In the checkout line of the grocery store she heard a man call her name. Turning around quickly — she did not recognize his voice, though he addressed her with familiarity — she locked eyes with a man she had never seen before. He smiled and began to ask her about a person she did not know in a manner which assumed she did. The instant she opened her mouth to respond, the woman behind her began to speak. Upon realizing that the man had been addressing the woman behind her all along — a woman, astonishingly, whose name she shared — she felt for the briefest moment that she and this other woman had switched places, and that she had to catch herself before this other woman’s words spilled from her own open mouth.


Growing up she and her father frequently played cards. Game after game of old maid, fish, hearts, cribbage and poker. Her father never held back and won unrepentantly on the principle that in loss she would become resilient. ‘Unlucky at cards, lucky in love' was all he would say, which she did not find very consoling. Nonetheless, she plays cards at every opportunity and with anyone who might be remotely interested: friends, family, complete strangers at the recreation centre. Not because she is intent on winning (something she has in fact long since given up on) but out of concern that her father’s adage might never prove correct.


They were reclining in the grass by a river, she lying with her head in his lap and he reading to her from a book. They were being pestered by a lone fly, which kept landing on her arm and which she kept waving off in annoyance. “Go away,” she would say—then promptly add, looking up at him, “Not you.” This continued until it became reflexive and the two sentences ran together. “Go away. Not you. Go away, not you. Go away not you.” Eventually it was thoroughly unclear who was supposed to stay and who was supposed to go.
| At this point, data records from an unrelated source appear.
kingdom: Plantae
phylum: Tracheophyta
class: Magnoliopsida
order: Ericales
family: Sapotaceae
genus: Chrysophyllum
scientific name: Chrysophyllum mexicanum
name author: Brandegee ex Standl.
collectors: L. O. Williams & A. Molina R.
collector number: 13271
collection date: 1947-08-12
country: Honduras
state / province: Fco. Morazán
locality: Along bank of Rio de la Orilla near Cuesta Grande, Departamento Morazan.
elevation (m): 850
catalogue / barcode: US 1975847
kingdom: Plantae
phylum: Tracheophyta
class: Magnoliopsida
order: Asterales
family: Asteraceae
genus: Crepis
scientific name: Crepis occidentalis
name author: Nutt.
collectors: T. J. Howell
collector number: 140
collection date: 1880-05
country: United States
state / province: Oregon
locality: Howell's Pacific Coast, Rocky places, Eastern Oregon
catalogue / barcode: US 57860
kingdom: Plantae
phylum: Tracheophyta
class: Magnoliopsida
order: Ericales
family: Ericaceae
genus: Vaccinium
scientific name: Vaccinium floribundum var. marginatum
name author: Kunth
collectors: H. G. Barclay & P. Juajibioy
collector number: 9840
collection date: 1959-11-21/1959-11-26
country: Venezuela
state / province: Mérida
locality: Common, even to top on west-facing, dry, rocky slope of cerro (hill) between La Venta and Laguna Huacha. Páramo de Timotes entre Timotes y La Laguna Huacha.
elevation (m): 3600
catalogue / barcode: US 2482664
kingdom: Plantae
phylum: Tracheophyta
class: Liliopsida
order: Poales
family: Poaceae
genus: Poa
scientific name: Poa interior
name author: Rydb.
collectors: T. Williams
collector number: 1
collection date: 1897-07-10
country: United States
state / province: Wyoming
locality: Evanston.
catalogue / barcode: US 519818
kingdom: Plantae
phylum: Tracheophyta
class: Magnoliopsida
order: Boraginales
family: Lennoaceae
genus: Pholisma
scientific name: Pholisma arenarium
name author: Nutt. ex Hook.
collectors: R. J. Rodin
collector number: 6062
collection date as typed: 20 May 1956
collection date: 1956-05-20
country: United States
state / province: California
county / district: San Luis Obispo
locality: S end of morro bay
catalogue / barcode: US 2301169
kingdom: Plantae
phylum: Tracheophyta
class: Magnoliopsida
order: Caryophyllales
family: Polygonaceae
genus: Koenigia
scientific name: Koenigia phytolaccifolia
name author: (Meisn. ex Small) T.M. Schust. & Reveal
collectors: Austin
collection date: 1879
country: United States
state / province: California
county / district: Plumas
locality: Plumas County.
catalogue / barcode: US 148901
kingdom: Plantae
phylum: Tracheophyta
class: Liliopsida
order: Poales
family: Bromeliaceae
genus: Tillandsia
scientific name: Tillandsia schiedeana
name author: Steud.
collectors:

She wanted a love that persisted like a song stuck in your head, or tinnitus, or a door-to-door missionary you couldn’t shake. She wanted a love as inescapable as the lies you were caught in while trying to unravel other lies. She wanted a love that developed like a skill, not caring how quickly she acquired it or whether her competence remained middling. She wanted a love that defined her forever, like a secret that comes to light and gives you a bad reputation. She wanted a love that made her miss him once he had gone, even if she had disliked him while they were together.  She wanted a love that remained in her memory like a painful injury — not the pain of the injury, which you couldn’t fully remember or else you’d never do anything again, but the simple fact that the injury was painful, which reminded you forever that it had happened at all.